How to use the module is illustrated in the following scripts:
-
clean_bibfile.py: Removes superfluous fields (which are not included in fields_to_keep.json) from a specified bib file and abbreviates the journal names, if applicable (see abbreviations.txt).
-
extract_entries_with_given_keyword.py: Extracts the entries with a specific tag from an original bib file and saves the cleaned entries in another bib file. When applicable, journal names are abbreviated (see abbreviations.txt).
-
build_pdf_filenames.py: Writes the filename for the pdf file for every article or book in a bib file into another text file. The convention is
- Article: {abbreviated journal name}.{year}.{volume}.{first page}.{first author last name}.{title}.pdf
- Book: {first author last name}.{year}.{title}.{edition, if specified}.pdf
The module's functionalities can be accessed through a command-line interface provided by cleanbib.py.
# Cleans the entries in original.bib and writes them in cleaned.bib
python bibclean.py original.bib -o cleaned.bib
# Cleans the entries in original.bib with tag1 and/or tag2 as keywords and writes them in cleaned.bib
python bibclean.py original.bib -t tag1 tag2 -o cleaned.bib
Further details can be found by executing
python bibclean.py --help
The fields to keep are specified in fields_to_keep.json. Note that all fields are kept for entry types not specified in fields_to_keep.json.

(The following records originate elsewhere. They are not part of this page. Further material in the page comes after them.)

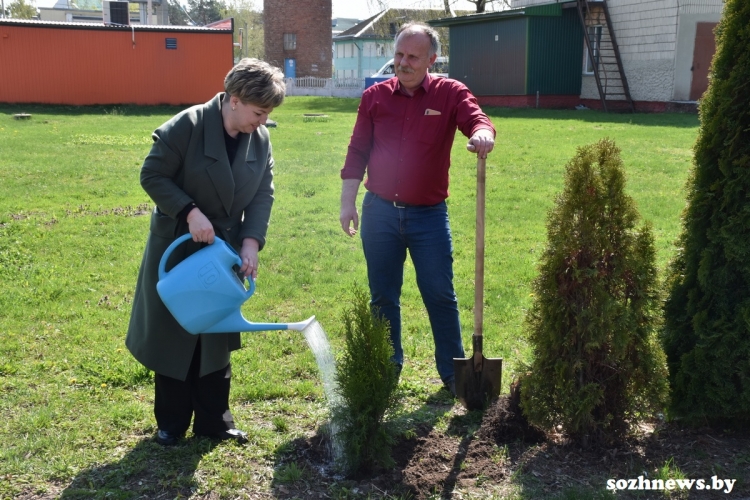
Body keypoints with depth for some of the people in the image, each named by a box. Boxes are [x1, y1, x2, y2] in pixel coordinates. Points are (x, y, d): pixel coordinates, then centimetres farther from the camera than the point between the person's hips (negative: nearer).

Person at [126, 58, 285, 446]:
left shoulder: (261, 140, -4)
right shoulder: (186, 126, -20)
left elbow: (263, 194, -2)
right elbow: (152, 175, -16)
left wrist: (251, 241, -14)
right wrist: (190, 213, -26)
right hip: (177, 248, -5)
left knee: (218, 335, 11)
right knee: (174, 335, 6)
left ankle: (213, 420, 23)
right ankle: (171, 423, 21)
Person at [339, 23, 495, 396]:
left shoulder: (450, 94, -2)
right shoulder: (374, 97, 3)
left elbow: (477, 120, -19)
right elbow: (357, 153, 6)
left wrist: (483, 134, -44)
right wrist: (347, 203, 1)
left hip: (429, 214, -2)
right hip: (379, 212, 2)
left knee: (440, 295, 4)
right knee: (383, 296, 11)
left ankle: (453, 372, 17)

The fields that should minimally be present in any entries as specified in minimal_fields.json.
The journal abbreviations are specified in abbreviations.txt. Note that journals for which no abbreviation is provided will trigger a warning message and the original journal name will be kept in the new bib file. The script cleanup_abbreviations.py sorts and cleans abbreviations.txt and should be used whenever a new abbreviation is added.